Case 1 involved an 18-year-old female with a left temporal lobe tumor that was discovered during an investigation of epileptic seizures. Following tumor resection, she was diagnosed with epithelioid glioblastoma. Despite the standard therapy, the tumor progressed rapidly. She was considered for molecular targeted therapy targeting the BRAF p.V600E mutation under a patient-directed care program. However, due to her deteriorating condition, she could not participate in the trial and died on day 215.
In Case 2, a 13-year-old female exhibited intratumoral hemorrhage in the interhemispheric fissure, which was found during a headache investigation. Eleven days after intracranial tumor resection, she experienced sudden intraspinal hemorrhage with paraplegia due to spinal dissemination. Diagnosed with epithelioid glioblastoma in both lesions, she was also considered for the same molecular targeted therapy as in Case 1. Unfortunately, similar to Case 1, her condition worsened, preventing trial participation, and leading to death on day 154.
Case 3 describes an 11-year-old female with recurrent absence seizures. A neoplastic lesion in the right temporal lobe was diagnosed as ganglioglioma with anaplastic features. Given the partial anaplasia in the pathological findings, postoperative treatment was necessary. However, concerns about potential adverse effects of radiation therapy, such as secondary malignancies, were prominent. Therefore, she was enrolled in the Patient’s Advised Treatment Program and started receiving molecular targeted therapy for the BRAF p.V600E mutation.

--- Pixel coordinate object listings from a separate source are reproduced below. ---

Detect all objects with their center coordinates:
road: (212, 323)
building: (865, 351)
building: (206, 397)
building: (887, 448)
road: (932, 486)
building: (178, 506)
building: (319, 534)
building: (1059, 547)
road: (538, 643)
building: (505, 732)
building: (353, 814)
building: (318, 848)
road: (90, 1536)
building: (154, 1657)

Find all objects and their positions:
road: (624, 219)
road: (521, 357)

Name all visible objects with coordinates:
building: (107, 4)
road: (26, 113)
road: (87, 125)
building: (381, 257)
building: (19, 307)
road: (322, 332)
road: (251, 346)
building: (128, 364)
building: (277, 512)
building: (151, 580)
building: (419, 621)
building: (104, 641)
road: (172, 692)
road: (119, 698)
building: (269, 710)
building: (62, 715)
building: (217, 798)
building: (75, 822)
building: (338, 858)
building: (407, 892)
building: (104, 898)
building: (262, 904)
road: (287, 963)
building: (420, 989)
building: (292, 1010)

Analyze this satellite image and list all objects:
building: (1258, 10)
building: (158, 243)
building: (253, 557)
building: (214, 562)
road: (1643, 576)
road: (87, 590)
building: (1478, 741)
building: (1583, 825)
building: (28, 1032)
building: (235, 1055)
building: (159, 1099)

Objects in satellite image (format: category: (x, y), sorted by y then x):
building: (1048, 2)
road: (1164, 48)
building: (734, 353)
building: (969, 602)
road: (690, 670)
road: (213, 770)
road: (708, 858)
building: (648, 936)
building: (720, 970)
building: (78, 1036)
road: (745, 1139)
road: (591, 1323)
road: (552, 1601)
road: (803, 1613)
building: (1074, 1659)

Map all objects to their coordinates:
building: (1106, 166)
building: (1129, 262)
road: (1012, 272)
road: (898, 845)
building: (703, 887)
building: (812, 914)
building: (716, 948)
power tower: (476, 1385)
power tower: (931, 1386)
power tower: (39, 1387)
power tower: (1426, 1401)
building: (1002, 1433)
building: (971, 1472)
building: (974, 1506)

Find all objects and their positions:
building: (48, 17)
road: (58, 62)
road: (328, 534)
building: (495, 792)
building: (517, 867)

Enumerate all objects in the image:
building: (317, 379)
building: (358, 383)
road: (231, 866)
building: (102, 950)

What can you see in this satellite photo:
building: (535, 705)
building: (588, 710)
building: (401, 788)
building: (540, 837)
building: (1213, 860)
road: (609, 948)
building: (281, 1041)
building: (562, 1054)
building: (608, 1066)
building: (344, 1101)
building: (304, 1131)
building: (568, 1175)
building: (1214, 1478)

All three patients underwent cancer gene panel testing up to the expert panel level. However, only one patient received the molecular targeted therapy. The low rate of access to these drugs is a significant issue in cancer genomic medicine. For rapidly progressing malignancies, as seen in Cases 1 and 2, expedited cancer panel testing and institutional improvement are crucial. In addition, easing the conditions for clinical trial participation is essential. Conversely, there is often hesitation in treating malignant pediatric brain tumors with chemotherapy or radiation due to potential late complications that can impact development and quality of life. Case 3 demonstrates that molecular targeted agents might offer a new treatment avenue for pediatric malignant brain tumors, potentially reducing late complications while maintaining treatment efficacy.